**Conjunto de tarefas**
1. Indique todos os aspetos que o artigo sobre o TT Livre dá como exemplos da utilização de recursos comuns que precisa de maior controlo.
2. Responda, por favor, às seguintes perguntas sobre o artigo sobre o TT Livre:
(a) A quem é atribuída a pergunta "Concorda com o TT Livre"?
(b) Que data figura no topo do artigo?
(c) No caso do TTT, o que está em causa mais do que qualquer outra coisa?

**Documento de origem**
╔══
©TTVerdePt (01-12-2000)   

Opinião


O TT Livre e a responsabilização.

Uma tentativa de desmistificar dois opostos: o do todo-o-terreno organizado o do independente.

Concorda com o TT Livre, em que dificilmente se pode apontar, acusar e principalmente responsabilizar alguém pelos "crimes" que eventualmente provoque?
Luís Lopes in Forum-TT (a lista).

Destaco: "Concorda com o TT Livre"

Sim, sim, sim, sim, sim, sim, sim, sim!

Há aqui duas questões diferentes mas que estão a ser confundidas.

Uma primeira questão tem a ver com o facto de precisarmos de um maior controlo sobre a utilização de recursos comuns. Isto é muito lato e abrange desde aspectos como a poluição, a sobre-exploração, etc., até à mais simples utilização de um caminho rural ou um corta-fogo.

No caso do TTT é a utilização de caminhos, mais que qq outra coisa, que está em causa. É inegável que terá de haver maior controlo. É inegável que as autoridades com responsabilidade nessa área devem ser mais actuantes. É discutível se a vaga e diversificada comunidade de cidadãos utilizadores deve ou não ser activa no apoio a essas autoridades. É minha opinião que sim. Creio ser também a opinião do Álvaro Oliveira, creio ser a sua acção, entre outros meios através do TTVerdePt.
╚══
**Dados fornecidos**
╔══
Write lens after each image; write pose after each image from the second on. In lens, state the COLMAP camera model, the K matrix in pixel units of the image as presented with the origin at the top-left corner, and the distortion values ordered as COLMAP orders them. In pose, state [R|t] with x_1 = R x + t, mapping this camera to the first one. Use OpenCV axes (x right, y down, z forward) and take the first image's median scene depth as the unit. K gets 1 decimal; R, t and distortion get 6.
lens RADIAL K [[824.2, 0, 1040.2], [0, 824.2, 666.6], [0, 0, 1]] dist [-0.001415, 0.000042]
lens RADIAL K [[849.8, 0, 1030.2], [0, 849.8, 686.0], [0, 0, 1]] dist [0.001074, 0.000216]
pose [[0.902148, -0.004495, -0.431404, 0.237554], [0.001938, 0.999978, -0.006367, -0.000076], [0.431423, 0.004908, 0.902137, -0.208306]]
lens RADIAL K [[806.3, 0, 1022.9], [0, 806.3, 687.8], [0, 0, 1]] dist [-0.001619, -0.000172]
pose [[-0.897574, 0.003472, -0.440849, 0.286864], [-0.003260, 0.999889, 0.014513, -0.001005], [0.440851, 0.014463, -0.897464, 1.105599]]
╚══
╔══
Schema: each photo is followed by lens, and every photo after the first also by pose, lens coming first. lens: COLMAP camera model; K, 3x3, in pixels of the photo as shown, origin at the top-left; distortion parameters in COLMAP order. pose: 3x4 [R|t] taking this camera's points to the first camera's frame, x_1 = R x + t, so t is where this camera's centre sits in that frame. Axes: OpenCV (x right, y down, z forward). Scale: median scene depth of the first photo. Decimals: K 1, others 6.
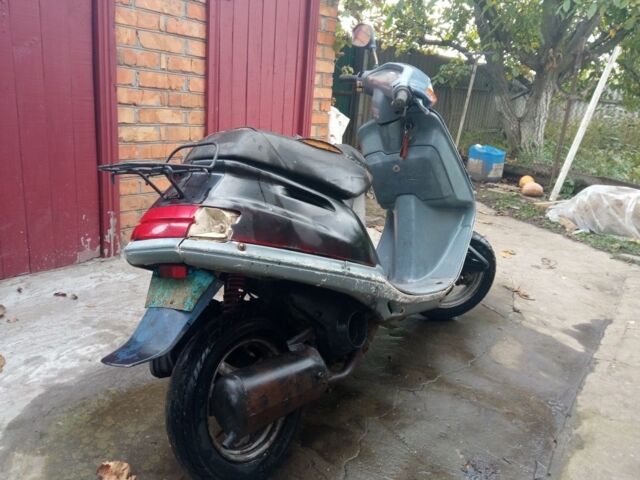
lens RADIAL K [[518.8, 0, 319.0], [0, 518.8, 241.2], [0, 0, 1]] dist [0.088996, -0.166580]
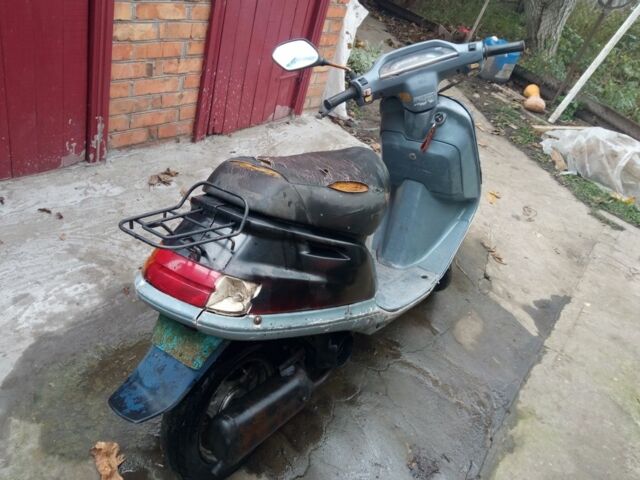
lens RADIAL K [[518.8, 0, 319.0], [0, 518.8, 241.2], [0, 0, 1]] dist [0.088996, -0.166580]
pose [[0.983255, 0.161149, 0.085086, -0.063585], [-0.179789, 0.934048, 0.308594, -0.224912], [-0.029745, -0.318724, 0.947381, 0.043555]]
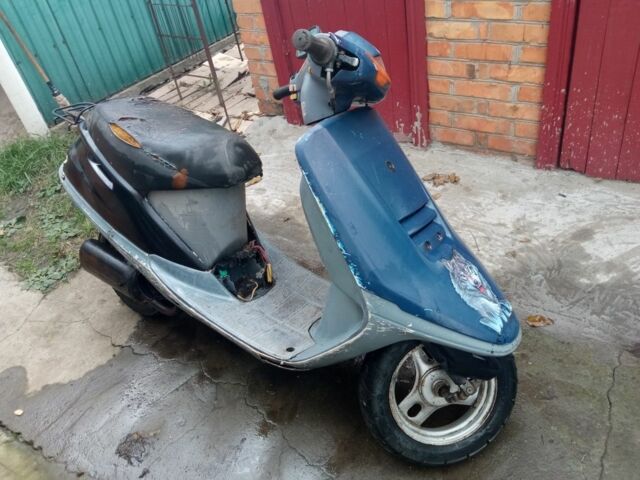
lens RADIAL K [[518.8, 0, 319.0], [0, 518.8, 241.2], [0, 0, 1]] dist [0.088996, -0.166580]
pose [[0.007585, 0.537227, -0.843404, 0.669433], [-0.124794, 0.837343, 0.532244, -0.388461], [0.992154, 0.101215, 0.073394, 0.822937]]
╚══
╔══
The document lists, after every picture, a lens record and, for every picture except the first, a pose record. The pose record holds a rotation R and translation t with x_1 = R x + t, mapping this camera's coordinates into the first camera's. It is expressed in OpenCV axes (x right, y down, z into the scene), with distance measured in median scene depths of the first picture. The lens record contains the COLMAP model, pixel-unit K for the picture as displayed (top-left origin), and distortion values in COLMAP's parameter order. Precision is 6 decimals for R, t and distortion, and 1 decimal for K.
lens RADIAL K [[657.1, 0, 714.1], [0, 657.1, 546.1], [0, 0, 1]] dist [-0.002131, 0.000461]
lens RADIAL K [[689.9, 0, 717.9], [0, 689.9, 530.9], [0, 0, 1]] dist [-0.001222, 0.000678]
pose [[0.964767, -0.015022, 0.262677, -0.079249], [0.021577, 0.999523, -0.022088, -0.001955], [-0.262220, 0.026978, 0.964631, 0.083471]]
╚══
**Respostas ao exercício**
1.
- A poluição
- A sobre-exploração
- A utilização de um caminho rural
- A utilização de um corta-fogo

2.
(a) A Luís Lopes, no Forum-TT (a lista).
(b) 01-12-2000.
(c) A utilização de caminhos.